Lebih dari setengah responden juga mengakui melakukan sensor mandiri (self-censorship) untuk menghindari konflik dan kontroversi yang berlebihan.
“Dari sisi negara dan regulasi, UU ITE dan KUHP masih dianggap sebagai ancaman utama bagi kebebasan pers. Melalui temuan ini, diharapkan dapat menjadi acuan bagi pemerintah, organisasi media, dan masyarakat sipil dalam menciptakan lingkungan kerja yang lebih aman bagi para jurnalis di Indonesia,” ujar dia.

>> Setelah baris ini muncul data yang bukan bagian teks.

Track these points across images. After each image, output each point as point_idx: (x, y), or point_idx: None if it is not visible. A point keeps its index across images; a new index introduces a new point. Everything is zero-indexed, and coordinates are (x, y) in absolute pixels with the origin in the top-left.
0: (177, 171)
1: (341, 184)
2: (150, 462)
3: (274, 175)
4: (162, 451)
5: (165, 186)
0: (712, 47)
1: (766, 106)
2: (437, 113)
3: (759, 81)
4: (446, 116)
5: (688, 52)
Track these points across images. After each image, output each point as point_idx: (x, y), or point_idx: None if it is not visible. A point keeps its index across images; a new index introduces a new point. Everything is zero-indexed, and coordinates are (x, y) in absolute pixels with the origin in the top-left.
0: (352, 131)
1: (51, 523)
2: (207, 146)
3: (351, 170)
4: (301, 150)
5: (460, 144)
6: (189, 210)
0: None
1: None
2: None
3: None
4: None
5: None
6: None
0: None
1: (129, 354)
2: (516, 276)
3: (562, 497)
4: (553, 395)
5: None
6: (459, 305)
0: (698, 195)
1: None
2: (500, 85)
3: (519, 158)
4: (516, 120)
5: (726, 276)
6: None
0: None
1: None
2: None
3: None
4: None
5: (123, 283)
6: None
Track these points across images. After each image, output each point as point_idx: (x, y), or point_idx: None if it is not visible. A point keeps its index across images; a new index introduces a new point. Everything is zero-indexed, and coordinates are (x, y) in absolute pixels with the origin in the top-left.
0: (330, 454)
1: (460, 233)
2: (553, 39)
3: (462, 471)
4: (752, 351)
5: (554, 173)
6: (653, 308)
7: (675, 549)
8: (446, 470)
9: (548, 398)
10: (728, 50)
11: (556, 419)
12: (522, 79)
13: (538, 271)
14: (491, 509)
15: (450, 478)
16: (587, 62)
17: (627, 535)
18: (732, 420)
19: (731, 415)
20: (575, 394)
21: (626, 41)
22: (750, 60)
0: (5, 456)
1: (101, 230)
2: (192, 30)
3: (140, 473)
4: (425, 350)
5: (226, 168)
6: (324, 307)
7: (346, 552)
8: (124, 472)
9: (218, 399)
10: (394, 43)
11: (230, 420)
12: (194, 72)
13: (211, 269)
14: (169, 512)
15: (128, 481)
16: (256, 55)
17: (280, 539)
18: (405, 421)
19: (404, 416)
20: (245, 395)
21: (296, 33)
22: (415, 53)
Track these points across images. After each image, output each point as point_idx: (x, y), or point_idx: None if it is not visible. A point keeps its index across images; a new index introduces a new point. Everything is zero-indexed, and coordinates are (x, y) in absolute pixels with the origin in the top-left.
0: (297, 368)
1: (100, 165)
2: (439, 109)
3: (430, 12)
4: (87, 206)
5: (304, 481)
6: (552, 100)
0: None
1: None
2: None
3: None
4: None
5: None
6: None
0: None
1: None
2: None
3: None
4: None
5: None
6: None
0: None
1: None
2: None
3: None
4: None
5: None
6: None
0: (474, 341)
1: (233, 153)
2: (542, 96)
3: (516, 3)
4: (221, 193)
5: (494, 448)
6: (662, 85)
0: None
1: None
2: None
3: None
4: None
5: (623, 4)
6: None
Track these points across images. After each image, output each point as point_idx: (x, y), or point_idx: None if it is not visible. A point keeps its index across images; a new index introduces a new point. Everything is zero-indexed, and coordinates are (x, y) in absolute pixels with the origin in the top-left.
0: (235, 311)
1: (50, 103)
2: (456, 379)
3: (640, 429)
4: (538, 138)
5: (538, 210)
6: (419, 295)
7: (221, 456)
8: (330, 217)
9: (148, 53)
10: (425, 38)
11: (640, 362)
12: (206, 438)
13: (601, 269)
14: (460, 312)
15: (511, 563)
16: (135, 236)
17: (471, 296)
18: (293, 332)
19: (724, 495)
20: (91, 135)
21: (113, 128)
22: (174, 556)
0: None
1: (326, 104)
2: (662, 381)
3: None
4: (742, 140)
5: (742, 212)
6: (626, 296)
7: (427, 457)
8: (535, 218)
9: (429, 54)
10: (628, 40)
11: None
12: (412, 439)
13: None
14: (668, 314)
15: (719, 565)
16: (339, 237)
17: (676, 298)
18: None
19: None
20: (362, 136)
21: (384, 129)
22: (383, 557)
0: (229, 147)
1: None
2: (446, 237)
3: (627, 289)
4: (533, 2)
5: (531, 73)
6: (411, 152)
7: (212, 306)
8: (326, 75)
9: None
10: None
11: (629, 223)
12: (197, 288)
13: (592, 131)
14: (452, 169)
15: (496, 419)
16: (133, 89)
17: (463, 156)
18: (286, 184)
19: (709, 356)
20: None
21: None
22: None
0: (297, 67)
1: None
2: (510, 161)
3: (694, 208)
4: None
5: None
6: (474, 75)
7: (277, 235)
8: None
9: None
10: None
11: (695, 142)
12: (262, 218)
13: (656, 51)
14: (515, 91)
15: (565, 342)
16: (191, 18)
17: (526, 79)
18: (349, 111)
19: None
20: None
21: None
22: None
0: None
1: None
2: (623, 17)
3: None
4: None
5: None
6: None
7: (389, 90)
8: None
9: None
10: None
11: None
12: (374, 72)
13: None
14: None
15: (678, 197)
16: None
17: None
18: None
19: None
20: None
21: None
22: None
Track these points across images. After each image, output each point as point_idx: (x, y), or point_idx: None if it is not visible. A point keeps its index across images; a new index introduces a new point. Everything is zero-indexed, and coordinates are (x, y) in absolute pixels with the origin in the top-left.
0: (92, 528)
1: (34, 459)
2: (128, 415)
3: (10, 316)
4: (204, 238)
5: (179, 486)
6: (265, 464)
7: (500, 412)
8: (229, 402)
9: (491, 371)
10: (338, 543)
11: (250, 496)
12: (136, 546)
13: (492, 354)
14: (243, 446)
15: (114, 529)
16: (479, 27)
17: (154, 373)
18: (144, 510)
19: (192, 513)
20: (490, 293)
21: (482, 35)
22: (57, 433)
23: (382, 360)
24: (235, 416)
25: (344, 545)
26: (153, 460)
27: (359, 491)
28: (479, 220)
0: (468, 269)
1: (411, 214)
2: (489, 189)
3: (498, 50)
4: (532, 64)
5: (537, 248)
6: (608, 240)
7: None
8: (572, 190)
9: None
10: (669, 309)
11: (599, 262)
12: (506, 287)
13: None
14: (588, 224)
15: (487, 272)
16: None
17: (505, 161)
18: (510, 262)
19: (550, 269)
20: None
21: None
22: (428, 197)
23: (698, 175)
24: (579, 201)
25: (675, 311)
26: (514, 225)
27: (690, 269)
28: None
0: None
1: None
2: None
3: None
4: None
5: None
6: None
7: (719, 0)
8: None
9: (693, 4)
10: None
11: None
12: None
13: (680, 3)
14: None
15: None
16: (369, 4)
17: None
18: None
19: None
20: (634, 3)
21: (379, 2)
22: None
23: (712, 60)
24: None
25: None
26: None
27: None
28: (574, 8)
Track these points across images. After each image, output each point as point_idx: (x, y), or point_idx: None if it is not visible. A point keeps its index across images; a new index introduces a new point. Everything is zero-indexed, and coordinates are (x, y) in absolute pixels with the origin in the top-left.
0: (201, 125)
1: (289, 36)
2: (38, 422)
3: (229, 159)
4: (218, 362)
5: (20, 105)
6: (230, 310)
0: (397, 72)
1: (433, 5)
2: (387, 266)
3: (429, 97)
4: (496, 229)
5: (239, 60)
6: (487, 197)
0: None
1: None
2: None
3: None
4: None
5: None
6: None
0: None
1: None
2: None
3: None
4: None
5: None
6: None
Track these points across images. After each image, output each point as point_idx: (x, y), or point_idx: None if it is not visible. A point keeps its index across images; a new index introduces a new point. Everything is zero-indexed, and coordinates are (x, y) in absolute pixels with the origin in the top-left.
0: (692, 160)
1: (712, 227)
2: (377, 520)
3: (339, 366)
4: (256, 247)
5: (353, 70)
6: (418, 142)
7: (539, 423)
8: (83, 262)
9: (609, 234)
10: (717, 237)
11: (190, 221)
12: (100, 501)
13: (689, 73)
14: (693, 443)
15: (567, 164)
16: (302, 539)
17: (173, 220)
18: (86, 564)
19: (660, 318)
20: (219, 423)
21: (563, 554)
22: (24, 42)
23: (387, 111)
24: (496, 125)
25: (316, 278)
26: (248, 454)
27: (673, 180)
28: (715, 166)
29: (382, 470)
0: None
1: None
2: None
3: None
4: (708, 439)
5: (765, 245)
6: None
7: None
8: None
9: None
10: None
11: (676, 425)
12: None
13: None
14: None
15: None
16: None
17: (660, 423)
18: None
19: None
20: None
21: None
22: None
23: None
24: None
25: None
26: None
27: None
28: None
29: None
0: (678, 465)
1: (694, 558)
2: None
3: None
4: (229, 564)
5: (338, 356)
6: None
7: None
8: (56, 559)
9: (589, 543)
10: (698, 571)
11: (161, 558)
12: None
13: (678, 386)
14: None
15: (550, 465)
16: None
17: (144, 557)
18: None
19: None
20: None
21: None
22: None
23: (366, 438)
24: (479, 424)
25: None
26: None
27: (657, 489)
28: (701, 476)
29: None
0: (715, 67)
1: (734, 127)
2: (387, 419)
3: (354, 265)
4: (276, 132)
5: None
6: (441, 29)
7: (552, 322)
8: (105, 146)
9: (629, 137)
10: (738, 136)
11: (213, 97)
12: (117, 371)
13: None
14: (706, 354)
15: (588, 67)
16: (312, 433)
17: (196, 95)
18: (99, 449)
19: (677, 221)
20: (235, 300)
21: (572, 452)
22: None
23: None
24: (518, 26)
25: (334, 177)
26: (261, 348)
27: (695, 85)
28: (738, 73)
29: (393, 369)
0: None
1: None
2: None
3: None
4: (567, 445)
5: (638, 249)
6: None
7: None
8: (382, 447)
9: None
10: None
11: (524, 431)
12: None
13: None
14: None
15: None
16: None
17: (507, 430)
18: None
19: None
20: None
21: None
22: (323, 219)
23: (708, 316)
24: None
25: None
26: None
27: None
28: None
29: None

Sekretaris Jenderal Aliansi Jurnalis Independen, Bayu Wardhana, dalam diskusi terkait survei ini menyoroti bahwa meskipun angka kekerasan terhadap jurnalis menurun, kualitas kekerasannya justru meningkat. Ia menjelaskan, tahun 2024 ada jurnalis yang meninggal dunia, padahal tidak terjadi pada 2023 dan 2022.
“Jadi, meskipun indeks naik, kita tidak bisa hanya melihat angka tanpa memperhatikan kualitas kasus kekerasan yang terjadi,” ujarnya.
Bayu juga menambahkan bahwa kekerasan terhadap jurnalis tidak hanya terjadi dalam bentuk fisik, tetapi juga melalui berbagai bentuk intimidasi, baik dari pihak tertentu maupun tekanan ekonomi.
Menurut dia, banyak jurnalis yang akhirnya melakukan swasensor karena takut akan dampak yang lebih besar.
“Ada ancaman tidak langsung berupa pembatasan kerjasama media dengan pemerintah atau swasta jika mereka menerbitkan berita yang dianggap sensitif. Karena itu, perlindungan terhadap jurnalis harus menjadi prioritas bersama agar kebebasan pers tetap terjaga,” tegas dia.
Menanggapi temuan tersebut, Deputi II Bidang Diseminasi dan Media Informasi Kantor Komunikasi Kepresidenan, Noudhy Valdryno, menegaskan pentingnya peran negara dalam menjamin keselamatan jurnalis.